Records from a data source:
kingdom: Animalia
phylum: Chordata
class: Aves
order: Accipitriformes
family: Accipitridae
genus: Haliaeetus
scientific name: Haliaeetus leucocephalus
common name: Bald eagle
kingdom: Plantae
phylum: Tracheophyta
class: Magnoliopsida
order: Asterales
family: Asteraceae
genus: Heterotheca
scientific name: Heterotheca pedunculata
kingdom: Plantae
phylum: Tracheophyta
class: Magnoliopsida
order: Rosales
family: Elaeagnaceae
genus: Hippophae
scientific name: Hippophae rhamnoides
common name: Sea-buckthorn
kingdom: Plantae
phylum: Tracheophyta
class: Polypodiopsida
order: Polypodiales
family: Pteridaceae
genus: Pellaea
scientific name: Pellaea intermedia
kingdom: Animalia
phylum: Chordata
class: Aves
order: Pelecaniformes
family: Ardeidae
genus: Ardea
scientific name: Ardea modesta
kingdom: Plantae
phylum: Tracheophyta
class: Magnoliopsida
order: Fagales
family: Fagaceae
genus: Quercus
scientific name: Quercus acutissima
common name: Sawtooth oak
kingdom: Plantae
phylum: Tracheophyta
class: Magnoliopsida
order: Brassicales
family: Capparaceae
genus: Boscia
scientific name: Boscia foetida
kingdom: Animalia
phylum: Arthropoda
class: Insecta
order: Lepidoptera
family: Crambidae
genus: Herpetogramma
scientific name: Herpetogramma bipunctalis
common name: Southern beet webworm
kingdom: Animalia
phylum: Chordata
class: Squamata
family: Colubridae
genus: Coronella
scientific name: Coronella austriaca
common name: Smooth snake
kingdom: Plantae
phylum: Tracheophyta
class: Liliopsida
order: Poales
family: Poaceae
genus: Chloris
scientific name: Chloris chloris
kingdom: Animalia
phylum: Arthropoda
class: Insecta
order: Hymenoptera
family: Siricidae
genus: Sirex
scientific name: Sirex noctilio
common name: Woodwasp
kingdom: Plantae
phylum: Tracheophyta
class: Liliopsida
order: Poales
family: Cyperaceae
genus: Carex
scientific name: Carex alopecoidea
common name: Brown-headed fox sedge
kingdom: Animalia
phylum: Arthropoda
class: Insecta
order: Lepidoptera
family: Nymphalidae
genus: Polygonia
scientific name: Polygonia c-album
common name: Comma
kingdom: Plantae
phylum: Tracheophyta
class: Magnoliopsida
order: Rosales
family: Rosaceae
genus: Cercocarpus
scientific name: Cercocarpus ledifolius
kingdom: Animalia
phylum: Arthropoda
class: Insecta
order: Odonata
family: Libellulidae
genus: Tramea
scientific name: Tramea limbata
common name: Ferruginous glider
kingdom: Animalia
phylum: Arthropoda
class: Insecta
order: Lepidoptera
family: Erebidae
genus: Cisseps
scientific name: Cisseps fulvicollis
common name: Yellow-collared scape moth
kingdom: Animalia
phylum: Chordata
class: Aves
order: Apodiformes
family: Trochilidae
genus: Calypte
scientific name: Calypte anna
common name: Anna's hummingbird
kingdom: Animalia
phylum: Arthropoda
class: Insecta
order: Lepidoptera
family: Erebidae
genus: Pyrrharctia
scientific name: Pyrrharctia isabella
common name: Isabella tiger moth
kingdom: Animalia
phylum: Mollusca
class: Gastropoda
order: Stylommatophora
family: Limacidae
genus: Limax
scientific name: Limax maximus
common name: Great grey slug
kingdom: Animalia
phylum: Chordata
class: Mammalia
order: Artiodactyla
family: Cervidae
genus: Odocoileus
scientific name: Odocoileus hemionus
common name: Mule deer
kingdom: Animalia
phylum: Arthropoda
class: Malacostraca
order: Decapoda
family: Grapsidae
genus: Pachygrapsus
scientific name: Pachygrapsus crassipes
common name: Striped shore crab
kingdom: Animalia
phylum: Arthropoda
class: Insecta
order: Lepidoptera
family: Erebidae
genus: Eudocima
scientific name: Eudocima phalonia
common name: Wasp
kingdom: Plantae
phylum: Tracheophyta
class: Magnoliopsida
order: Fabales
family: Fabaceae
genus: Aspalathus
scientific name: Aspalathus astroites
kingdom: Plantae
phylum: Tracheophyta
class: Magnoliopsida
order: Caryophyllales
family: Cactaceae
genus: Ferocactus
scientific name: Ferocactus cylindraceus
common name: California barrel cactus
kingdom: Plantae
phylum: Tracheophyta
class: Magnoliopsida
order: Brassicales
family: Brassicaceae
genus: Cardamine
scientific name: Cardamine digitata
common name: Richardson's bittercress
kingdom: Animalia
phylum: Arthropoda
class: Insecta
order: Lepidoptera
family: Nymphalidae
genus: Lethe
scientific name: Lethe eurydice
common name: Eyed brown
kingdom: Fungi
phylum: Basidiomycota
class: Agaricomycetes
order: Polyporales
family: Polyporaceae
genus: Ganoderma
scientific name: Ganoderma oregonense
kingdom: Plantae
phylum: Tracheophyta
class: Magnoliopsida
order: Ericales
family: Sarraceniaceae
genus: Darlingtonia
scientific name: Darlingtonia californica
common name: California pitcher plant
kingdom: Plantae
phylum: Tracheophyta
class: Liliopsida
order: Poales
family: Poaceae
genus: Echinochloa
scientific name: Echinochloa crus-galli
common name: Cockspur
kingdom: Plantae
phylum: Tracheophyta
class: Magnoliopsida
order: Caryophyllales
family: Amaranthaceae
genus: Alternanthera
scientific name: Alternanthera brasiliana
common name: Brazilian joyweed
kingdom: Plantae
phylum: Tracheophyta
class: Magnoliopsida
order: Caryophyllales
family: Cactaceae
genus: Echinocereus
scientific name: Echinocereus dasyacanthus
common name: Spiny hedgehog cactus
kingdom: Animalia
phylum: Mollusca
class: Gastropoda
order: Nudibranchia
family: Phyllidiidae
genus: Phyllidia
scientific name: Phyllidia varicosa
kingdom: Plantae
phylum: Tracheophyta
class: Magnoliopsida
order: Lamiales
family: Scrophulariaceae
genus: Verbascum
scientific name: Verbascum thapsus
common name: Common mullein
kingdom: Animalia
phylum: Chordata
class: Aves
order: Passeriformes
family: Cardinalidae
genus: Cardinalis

WORK TO BE COMPLETED:
Arrange all the lines above as a numbered list, skipping any blank lines.

WRITTEN ANSWER:
1. kingdom: Animalia
2. phylum: Chordata
3. class: Aves
4. order: Accipitriformes
5. family: Accipitridae
6. genus: Haliaeetus
7. scientific name: Haliaeetus leucocephalus
8. common name: Bald eagle
9. kingdom: Plantae
10. phylum: Tracheophyta
11. class: Magnoliopsida
12. order: Asterales
13. family: Asteraceae
14. genus: Heterotheca
15. scientific name: Heterotheca pedunculata
16. kingdom: Plantae
17. phylum: Tracheophyta
18. class: Magnoliopsida
19. order: Rosales
20. family: Elaeagnaceae
21. genus: Hippophae
22. scientific name: Hippophae rhamnoides
23. common name: Sea-buckthorn
24. kingdom: Plantae
25. phylum: Tracheophyta
26. class: Polypodiopsida
27. order: Polypodiales
28. family: Pteridaceae
29. genus: Pellaea
30. scientific name: Pellaea intermedia
31. kingdom: Animalia
32. phylum: Chordata
33. class: Aves
34. order: Pelecaniformes
35. family: Ardeidae
36. genus: Ardea
37. scientific name: Ardea modesta
38. kingdom: Plantae
39. phylum: Tracheophyta
40. class: Magnoliopsida
41. order: Fagales
42. family: Fagaceae
43. genus: Quercus
44. scientific name: Quercus acutissima
45. common name: Sawtooth oak
46. kingdom: Plantae
47. phylum: Tracheophyta
48. class: Magnoliopsida
49. order: Brassicales
50. family: Capparaceae
51. genus: Boscia
52. scientific name: Boscia foetida
53. kingdom: Animalia
54. phylum: Arthropoda
55. class: Insecta
56. order: Lepidoptera
57. family: Crambidae
58. genus: Herpetogramma
59. scientific name: Herpetogramma bipunctalis
60. common name: Southern beet webworm
61. kingdom: Animalia
62. phylum: Chordata
63. class: Squamata
64. family: Colubridae
65. genus: Coronella
66. scientific name: Coronella austriaca
67. common name: Smooth snake
68. kingdom: Plantae
69. phylum: Tracheophyta
70. class: Liliopsida
71. order: Poales
72. family: Poaceae
73. genus: Chloris
74. scientific name: Chloris chloris
75. kingdom: Animalia
76. phylum: Arthropoda
77. class: Insecta
78. order: Hymenoptera
79. family: Siricidae
80. genus: Sirex
81. scientific name: Sirex noctilio
82. common name: Woodwasp
83. kingdom: Plantae
84. phylum: Tracheophyta
85. class: Liliopsida
86. order: Poales
87. family: Cyperaceae
88. genus: Carex
89. scientific name: Carex alopecoidea
90. common name: Brown-headed fox sedge
91. kingdom: Animalia
92. phylum: Arthropoda
93. class: Insecta
94. order: Lepidoptera
95. family: Nymphalidae
96. genus: Polygonia
97. scientific name: Polygonia c-album
98. common name: Comma
99. kingdom: Plantae
100. phylum: Tracheophyta
101. class: Magnoliopsida
102. order: Rosales
103. family: Rosaceae
104. genus: Cercocarpus
105. scientific name: Cercocarpus ledifolius
106. kingdom: Animalia
107. phylum: Arthropoda
108. class: Insecta
109. order: Odonata
110. family: Libellulidae
111. genus: Tramea
112. scientific name: Tramea limbata
113. common name: Ferruginous glider
114. kingdom: Animalia
115. phylum: Arthropoda
116. class: Insecta
117. order: Lepidoptera
118. family: Erebidae
119. genus: Cisseps
120. scientific name: Cisseps fulvicollis
121. common name: Yellow-collared scape moth
122. kingdom: Animalia
123. phylum: Chordata
124. class: Aves
125. order: Apodiformes
126. family: Trochilidae
127. genus: Calypte
128. scientific name: Calypte anna
129. common name: Anna's hummingbird
130. kingdom: Animalia
131. phylum: Arthropoda
132. class: Insecta
133. order: Lepidoptera
134. family: Erebidae
135. genus: Pyrrharctia
136. scientific name: Pyrrharctia isabella
137. common name: Isabella tiger moth
138. kingdom: Animalia
139. phylum: Mollusca
140. class: Gastropoda
141. order: Stylommatophora
142. family: Limacidae
143. genus: Limax
144. scientific name: Limax maximus
145. common name: Great grey slug
146. kingdom: Animalia
147. phylum: Chordata
148. class: Mammalia
149. order: Artiodactyla
150. family: Cervidae
151. genus: Odocoileus
152. scientific name: Odocoileus hemionus
153. common name: Mule deer
154. kingdom: Animalia
155. phylum: Arthropoda
156. class: Malacostraca
157. order: Decapoda
158. family: Grapsidae
159. genus: Pachygrapsus
160. scientific name: Pachygrapsus crassipes
161. common name: Striped shore crab
162. kingdom: Animalia
163. phylum: Arthropoda
164. class: Insecta
165. order: Lepidoptera
166. family: Erebidae
167. genus: Eudocima
168. scientific name: Eudocima phalonia
169. common name: Wasp
170. kingdom: Plantae
171. phylum: Tracheophyta
172. class: Magnoliopsida
173. order: Fabales
174. family: Fabaceae
175. genus: Aspalathus
176. scientific name: Aspalathus astroites
177. kingdom: Plantae
178. phylum: Tracheophyta
179. class: Magnoliopsida
180. order: Caryophyllales
181. family: Cactaceae
182. genus: Ferocactus
183. scientific name: Ferocactus cylindraceus
184. common name: California barrel cactus
185. kingdom: Plantae
186. phylum: Tracheophyta
187. class: Magnoliopsida
188. order: Brassicales
189. family: Brassicaceae
190. genus: Cardamine
191. scientific name: Cardamine digitata
192. common name: Richardson's bittercress
193. kingdom: Animalia
194. phylum: Arthropoda
195. class: Insecta
196. order: Lepidoptera
197. family: Nymphalidae
198. genus: Lethe
199. scientific name: Lethe eurydice
200. common name: Eyed brown
201. kingdom: Fungi
202. phylum: Basidiomycota
203. class: Agaricomycetes
204. order: Polyporales
205. family: Polyporaceae
206. genus: Ganoderma
207. scientific name: Ganoderma oregonense
208. kingdom: Plantae
209. phylum: Tracheophyta
210. class: Magnoliopsida
211. order: Ericales
212. family: Sarraceniaceae
213. genus: Darlingtonia
214. scientific name: Darlingtonia californica
215. common name: California pitcher plant
216. kingdom: Plantae
217. phylum: Tracheophyta
218. class: Liliopsida
219. order: Poales
220. family: Poaceae
221. genus: Echinochloa
222. scientific name: Echinochloa crus-galli
223. common name: Cockspur
224. kingdom: Plantae
225. phylum: Tracheophyta
226. class: Magnoliopsida
227. order: Caryophyllales
228. family: Amaranthaceae
229. genus: Alternanthera
230. scientific name: Alternanthera brasiliana
231. common name: Brazilian joyweed
232. kingdom: Plantae
233. phylum: Tracheophyta
234. class: Magnoliopsida
235. order: Caryophyllales
236. family: Cactaceae
237. genus: Echinocereus
238. scientific name: Echinocereus dasyacanthus
239. common name: Spiny hedgehog cactus
240. kingdom: Animalia
241. phylum: Mollusca
242. class: Gastropoda
243. order: Nudibranchia
244. family: Phyllidiidae
245. genus: Phyllidia
246. scientific name: Phyllidia varicosa
247. kingdom: Plantae
248. phylum: Tracheophyta
249. class: Magnoliopsida
250. order: Lamiales
251. family: Scrophulariaceae
252. genus: Verbascum
253. scientific name: Verbascum thapsus
254. common name: Common mullein
255. kingdom: Animalia
256. phylum: Chordata
257. class: Aves
258. order: Passeriformes
259. family: Cardinalidae
260. genus: Cardinalis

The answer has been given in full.